I returned only the blankest of stares.

“They are not symmetrical,” Leonardo said. “The length of the lower leg is not proportionate with the section of the pelvis and femur.” He was referring to the two fragments I had seen in his tank, upon which he had evidently based his entire deduction. “When we measure the parts Tommaso has collected, we will find the same variation.”

I closed my eyes. “You mean—”

“They cannot have been obtained from the same body.”

I stood there, insane with hope. Damiata might yet live.

But in her place, two other women had been butchered:
Zeja
Caterina, I was all but certain, and the
strega
who had joined her; the
latter had appeared to be taller than Damiata. The taste in my mouth was suddenly as vile as the stink on my skin.

Having offered me this cold comfort, Leonardo began to sort through the vast accumulation on his tables, as if I were not present at all. If Damiata had been astonished to find amidst this chaos a clandestine order—those numbers and measurements that the maestro had imposed on all these models and devices—I had the fleeting but inescapable sense of something quite different: Nothing was ever completed. Every drawing had later notations or corrections in the margins. Every wooden model, be it of a fortress or a contraption of gears and wheels, sat among pieces that either had been taken away or were waiting to be added.

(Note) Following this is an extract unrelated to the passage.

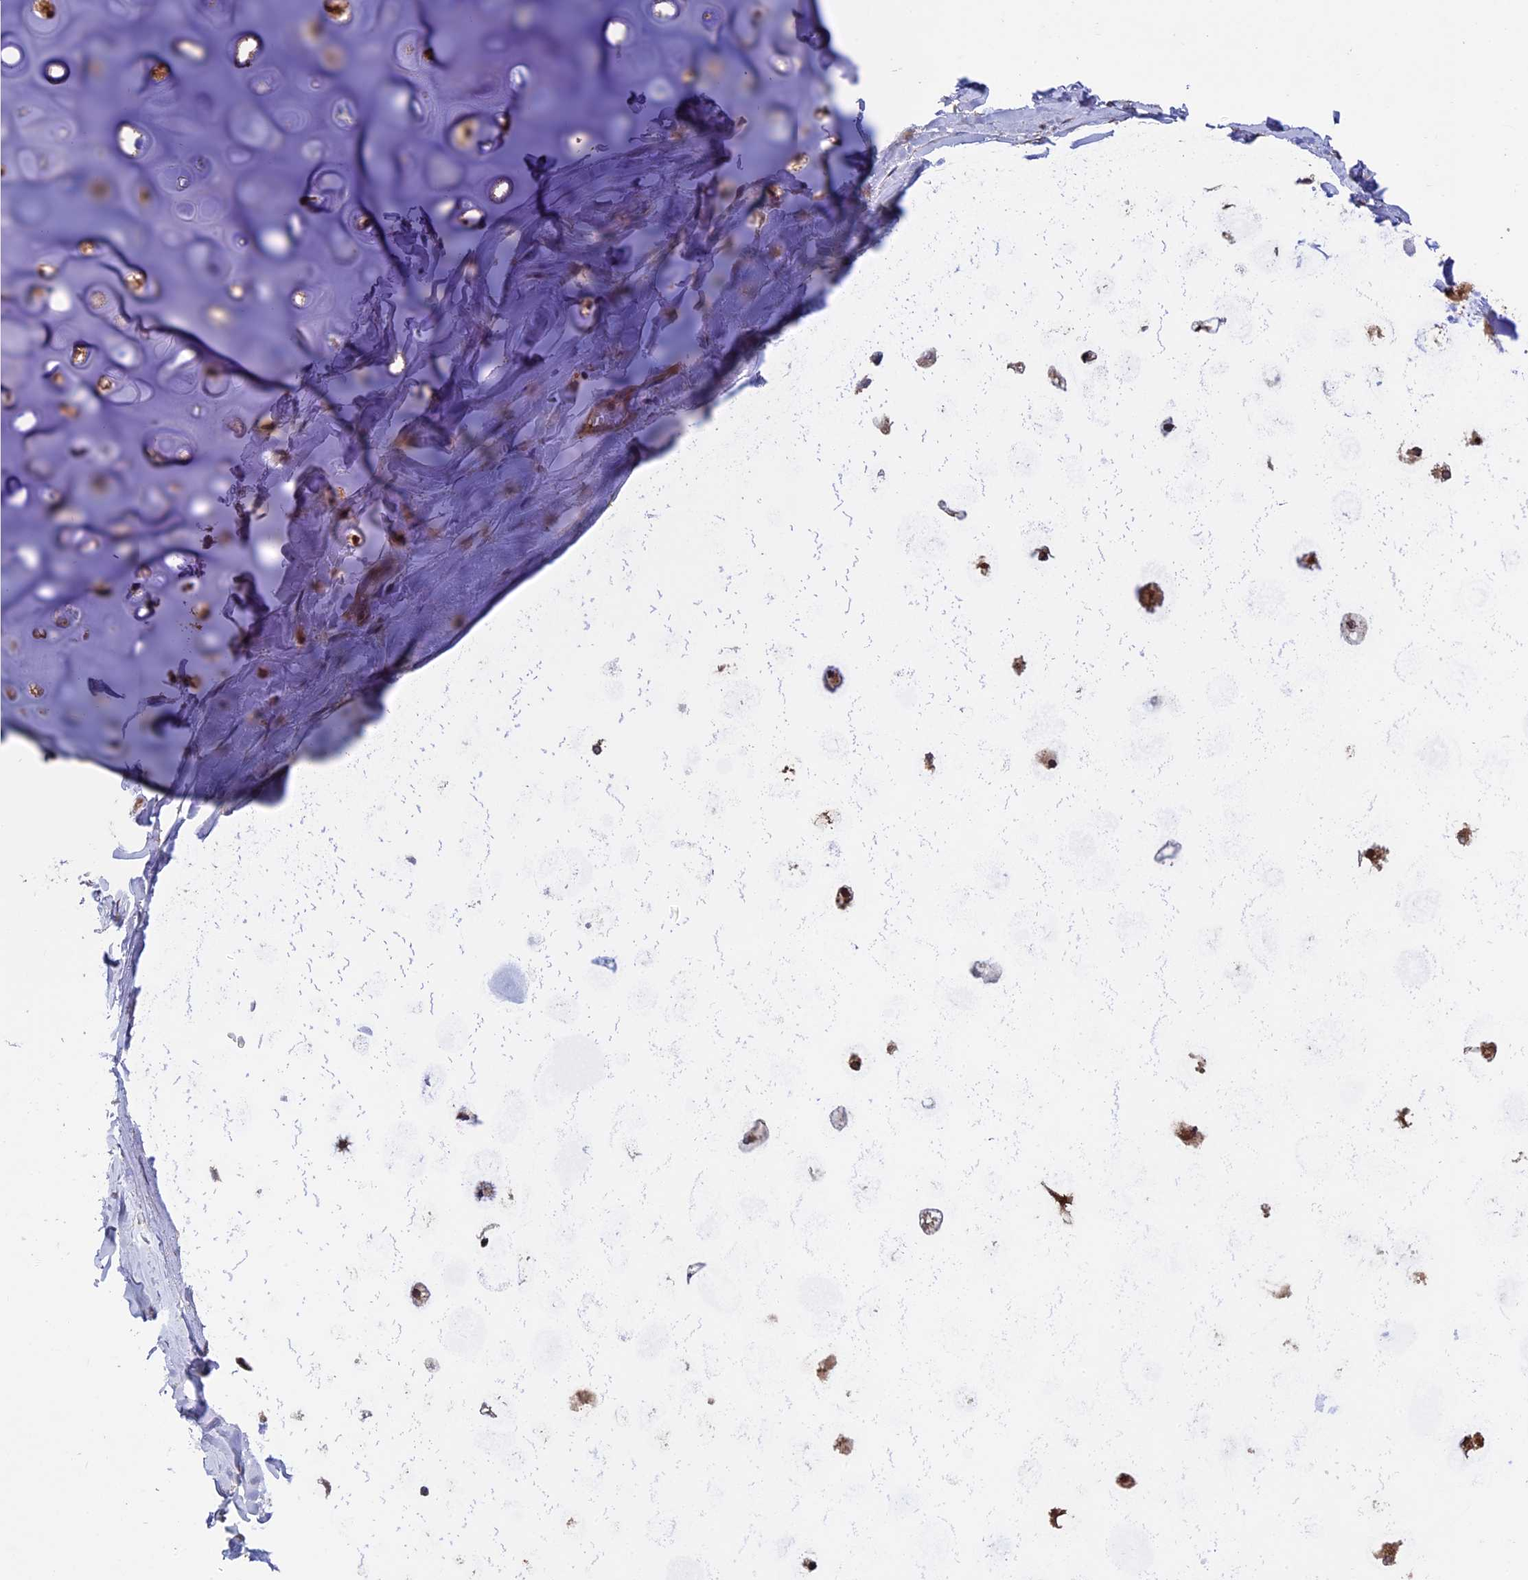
{"staining": {"intensity": "moderate", "quantity": ">75%", "location": "cytoplasmic/membranous"}, "tissue": "soft tissue", "cell_type": "Chondrocytes", "image_type": "normal", "snomed": [{"axis": "morphology", "description": "Normal tissue, NOS"}, {"axis": "topography", "description": "Lymph node"}, {"axis": "topography", "description": "Cartilage tissue"}, {"axis": "topography", "description": "Bronchus"}], "caption": "Chondrocytes reveal medium levels of moderate cytoplasmic/membranous expression in approximately >75% of cells in unremarkable human soft tissue. The staining was performed using DAB (3,3'-diaminobenzidine) to visualize the protein expression in brown, while the nuclei were stained in blue with hematoxylin (Magnification: 20x).", "gene": "SLC9A5", "patient": {"sex": "male", "age": 63}}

Like Damiata, I had no personal acquaintance with Leonardo da Vinci before I came to Imola; once there, I had only observed him, on a few occasions, coming and going to the Rocca. My interest in Valentino’s engineer general began only after I heard reports that he had collected the pieces of a woman dismembered in a peculiar fashion—this followed by rumors connecting the crime to the
condottieri
as well as to the pope. Whereupon I employed the boy, Lucca, to watch the maestro’s palazzo and inform me as to who—and what—went in and out. But I had never traded words with Leonardo until that afternoon in the olive grove.

Nevertheless, I was familiar enough with Leonardo’s particulars to regard his disordered studio as a metaphor of his life. Thirty years before, he had been exiled from Florence on charges of sodomy, from which the Medici who had sponsored him should have protected him. His subsequent labors came to naught when the Duke of Milan betrayed him as well as all Italy, after which the esteemed maestro was run out of Mantua and Venice. It was our republic that had welcomed him back, two years previously, the brothers of Santissima Annunziata having provided him a commission. Yet when Valentino took him on, Leonardo left the friars with nothing but an immense drawing—which crowds came to gawk at nonetheless, as if Botticelli had taken up the brush again.